The first farm we visited on Saturday was called Hondo Seco Farms, or “2 Blondes Farming” located just outside of Taos in a small town called Arroyo Seco at about 7,600 feet. We visited one part of this farming operation (it is somewhat spread out) and were welcomed by a charming blonde woman named Julie in overalls and knee-high rubber boots. “I’m doing irrigation today,” she explained. Irrigation was, in fact, one of the most interesting aspects of this farm for me.

At Buckhorn, we use only drip lines and hand watering as of now. At Hondo Seco, they use a system of small ditches to water their fields. They do this only once a week. Julie explained to us a peculiar ritual that they take part in order to obtain their water. They use the old acequias to water their fields and every six days they must visit the mayor and ask for their water to be turned on.

Hondo Seco also had a medium-sized hoop house, a mature and lovely orchard, a beehive, and a very nice looking chicken coop that housed a handful of young chickens.

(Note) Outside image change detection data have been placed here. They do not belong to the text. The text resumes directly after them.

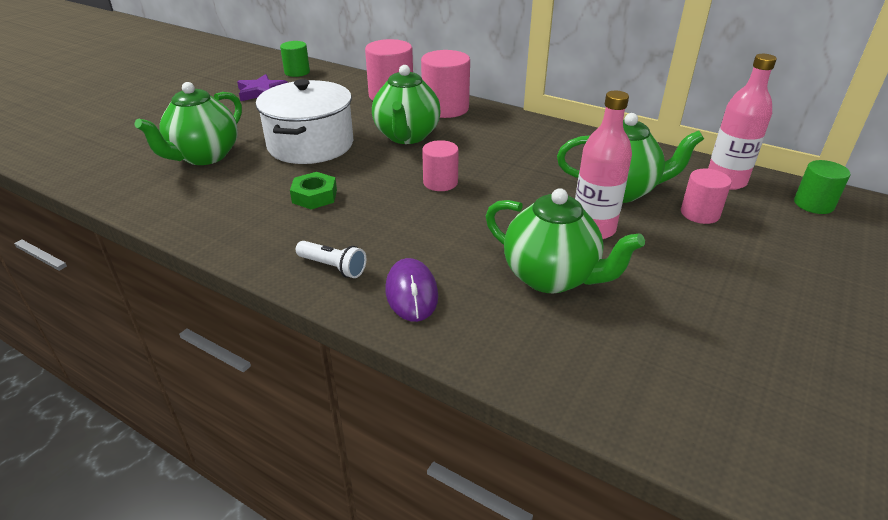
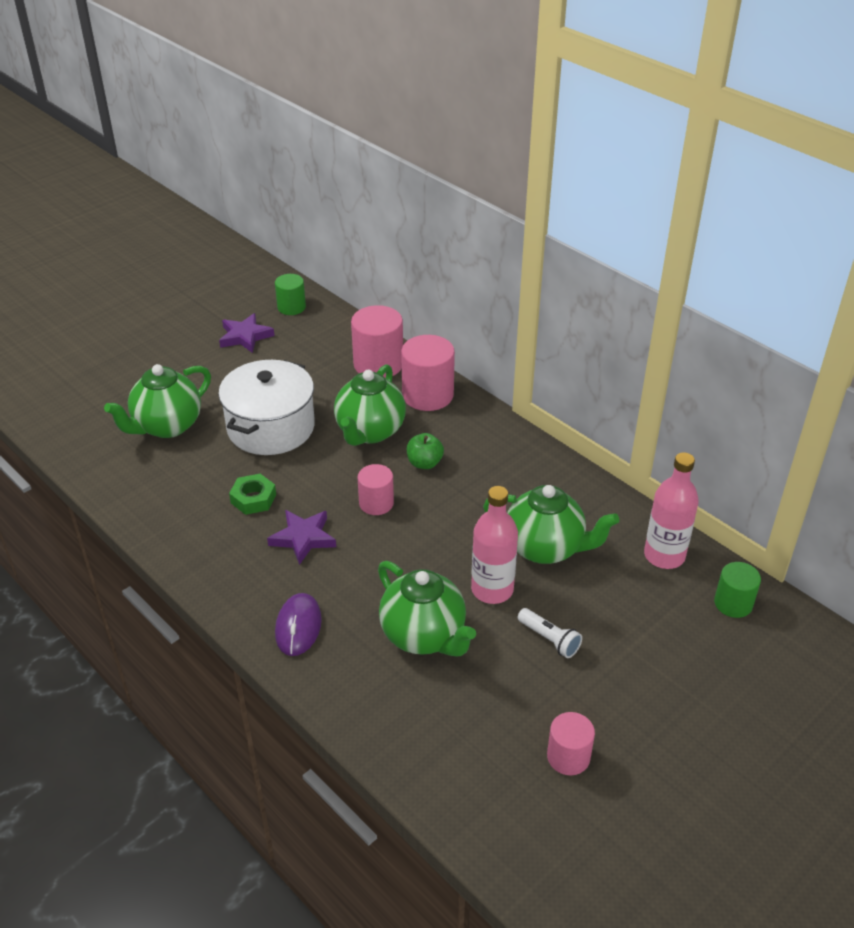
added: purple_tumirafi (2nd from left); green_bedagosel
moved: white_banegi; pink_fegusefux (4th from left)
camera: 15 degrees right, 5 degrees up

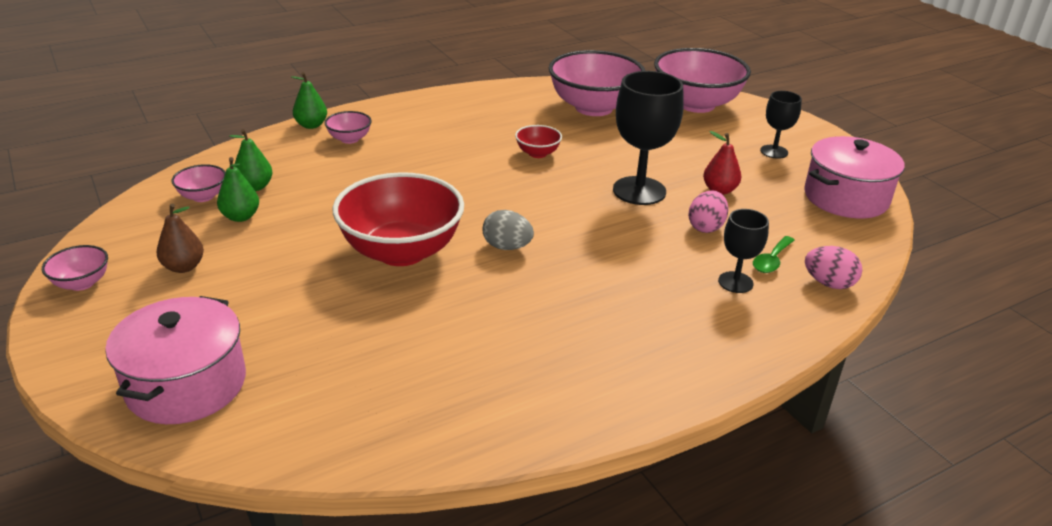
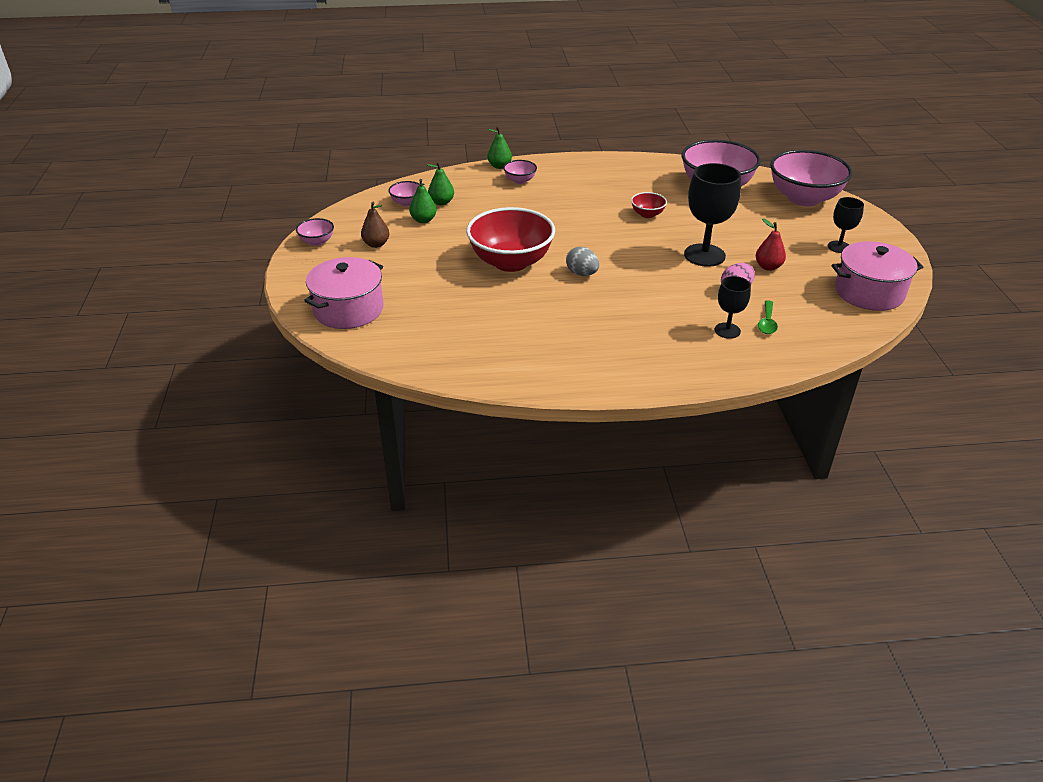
removed: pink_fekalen (2nd from left)
turned: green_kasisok 45 degrees counterclockwise
camera: 25 degrees right, 5 degrees up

View of the Blondes' main field

Sweet chicken coop with young chickens

Jinelle and Noel inspecting the greenhouse

Irrigation ditches - fascinating!

Saying goodbye and thank you to Julie at Hondo Seco, we hopped in the car to drive to our next destination, Beneficial Farms, in the hills outside of Sante Fe. Steve, who welcomed us, is farming at about 7,000 feet and living completely off the grid. He has owned the land since 1979 and began farming it 1994. The farm is part of a year-round CSA cooperative with several other farms in the area. It also produces 150 - 300 eggs a day from its large flock of chickens, which Steve sells wholesale. One greenhouse is home to tomatoes and peppers, and the roof can be opened during the summer.

The adobe/hay structures were one of the most impressive aspects of this farm. The intern/guest house has two sides made of hay, one of solid adobe, and the fourth of wooden frame. This structure is also the packing/processing center and there is a sunroom/green house attached on the south side. All of the living spaces, farming spaces, and animal spaces are completely off-grid, as I mentioned. Steve uses rainwater catchments, solar power, and wastewater recycling to accomplish this. Below is a photo of just two of the rainwater catchment tanks.

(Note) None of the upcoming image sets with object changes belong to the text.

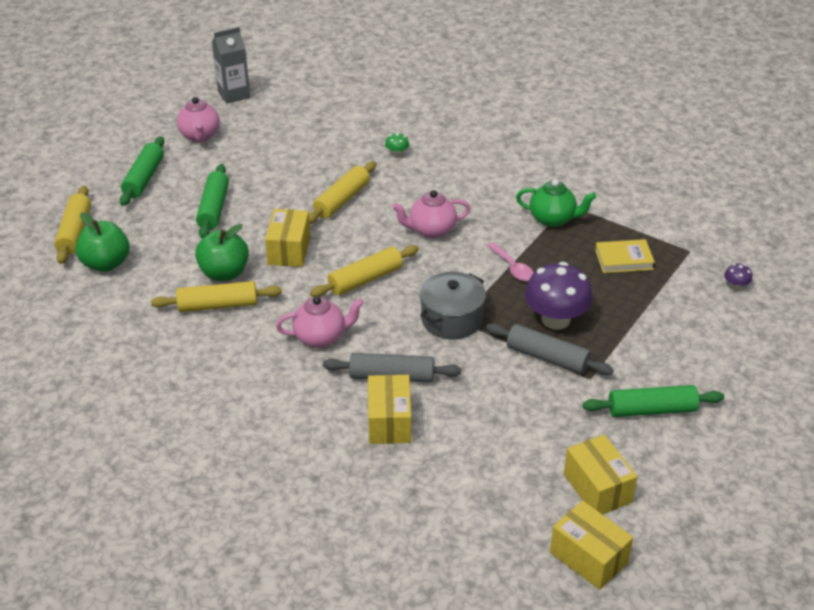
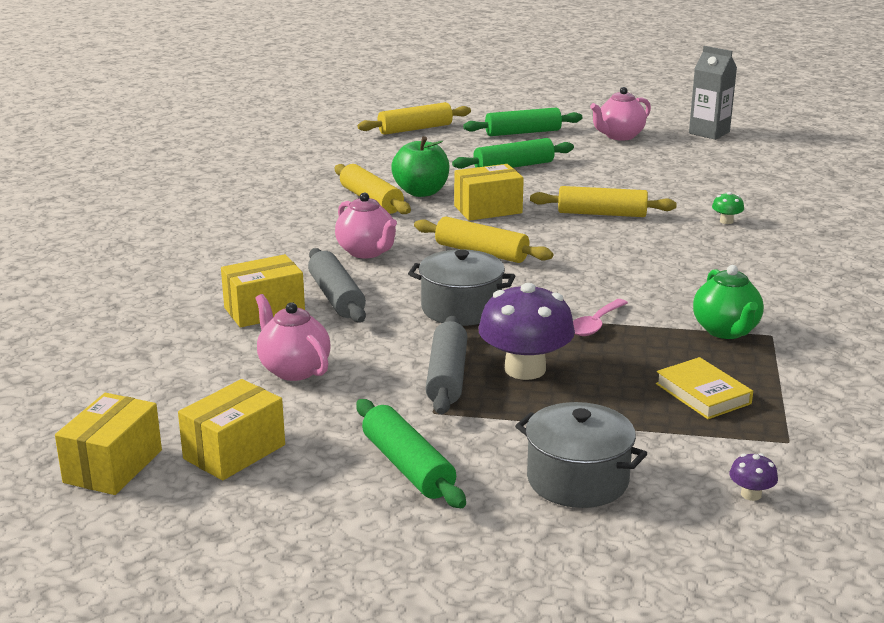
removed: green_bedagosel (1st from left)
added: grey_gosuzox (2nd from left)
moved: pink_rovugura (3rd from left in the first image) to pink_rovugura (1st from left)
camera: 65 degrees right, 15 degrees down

Steve's fields and the adobe structures in the distance

Two rainwater catchment tanks on the side of the intern/guest house

Steve left us with some words of wisdom on the value of obtaining ones own land and staying on it. He said that 30 years on the same patch of land has given him the ability to not only read his own land very well, but the ability to read unfamiliar land almost immediately as well. This skill allows him to time his crops well and to know what his soil needs. His thoughts were taken to heart among the five of us guests and I think we all ached a little inside just thinking about getting our hands on land of our own.

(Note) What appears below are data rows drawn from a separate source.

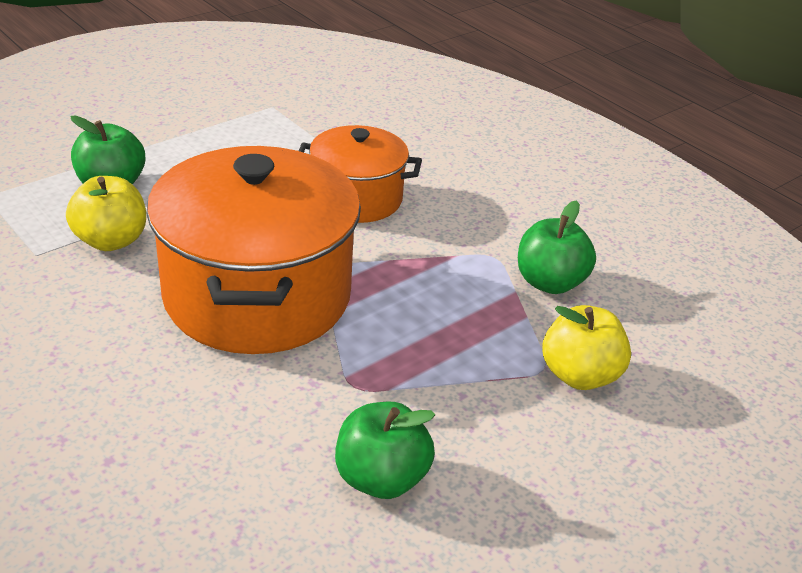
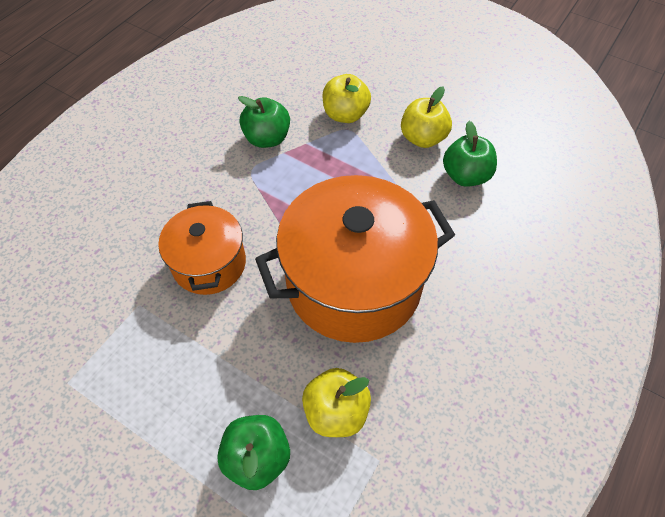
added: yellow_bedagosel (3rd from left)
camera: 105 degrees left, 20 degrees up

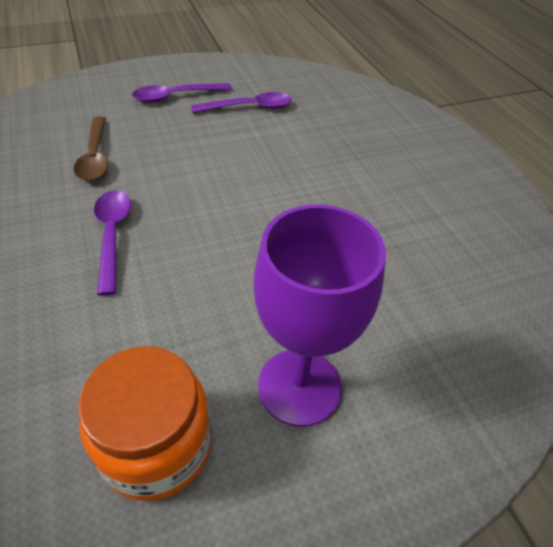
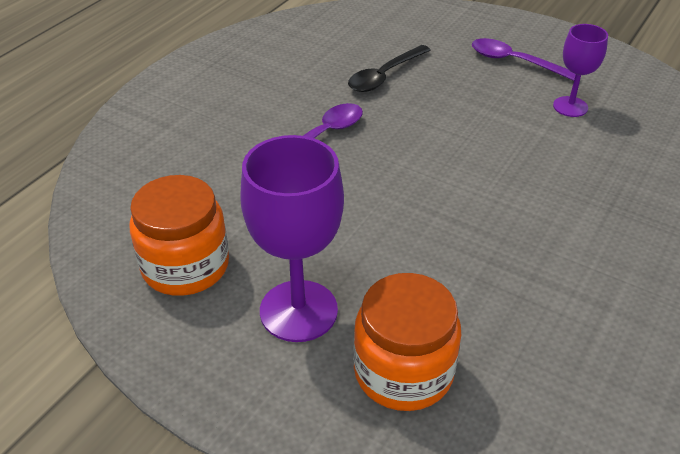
added: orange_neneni (2nd from left)
replaced: purple_kasisok (3rd from left) to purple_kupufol (2nd from left)
recoloured: brown_kasisok to black_kasisok
camera: 55 degrees right, 5 degrees down

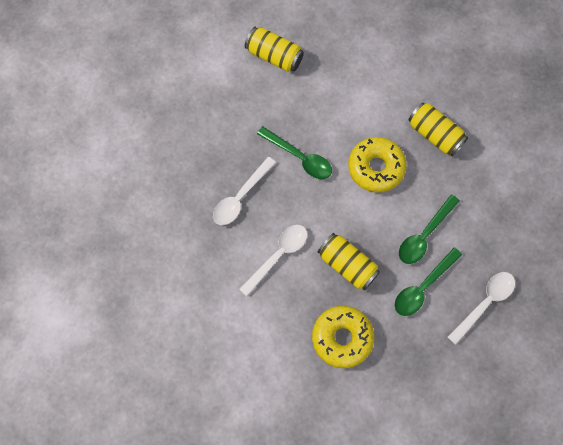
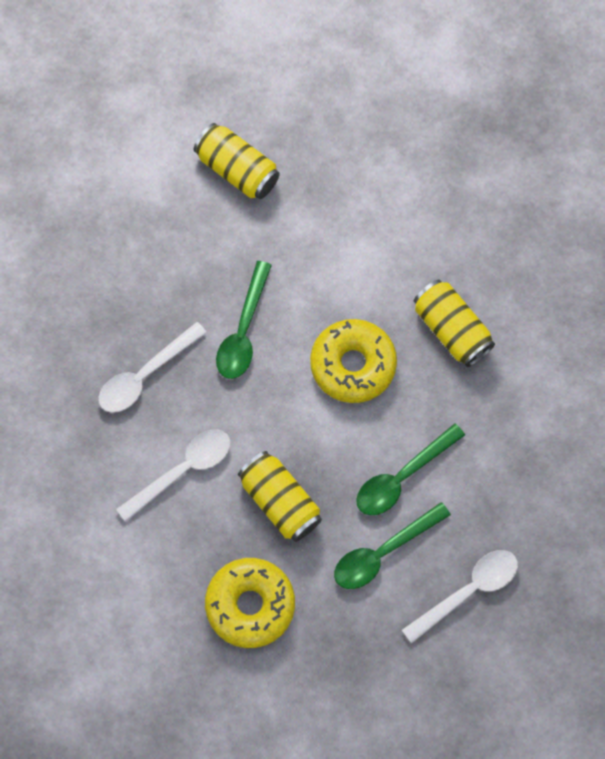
turned: green_kasisok (1st from left) 60 degrees clockwise
camera: 10 degrees right, 0 degrees up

That night we camped out in Sante Fe National Forest, then headed back to Taos the next day for our final farm tour. We pulled into Morning Star Farms, back in Arroyo Seco, and Melinda, the farmer, greeted us warmly. Like Benefitial Farms, Morning Star practices Biodynamic farming. She has been farming for 12+ years and has had her CSA running for about 10. This year the CSA has about 54 full shares, all of which is produced on about 2 acres, much like ours, and she doesn't use a tractor either. She has two green houses full of tomatoes, basil, and many other warm season veggies. She also grows corn, which was impressive to us, given the size of our stalks this year. Her crops were grown very close together, which was some advice we learned from Steve the day before, in order to maximize water efficiency. As the soil gets better at Buckhorn, we should be able to start doing the same. Morning Star also attends the Arroyo Seco farmer’s market and also sells to local restaurants.

Noel regards the corn with wonder

Morning Star's adorable farm dog, whose name I never caught

There were at least two more rows of basil just like this. Pesto anyone?

We said goodbye to Melinda and prepared for the long drive home. It was an excellent, educational, and beautiful trip.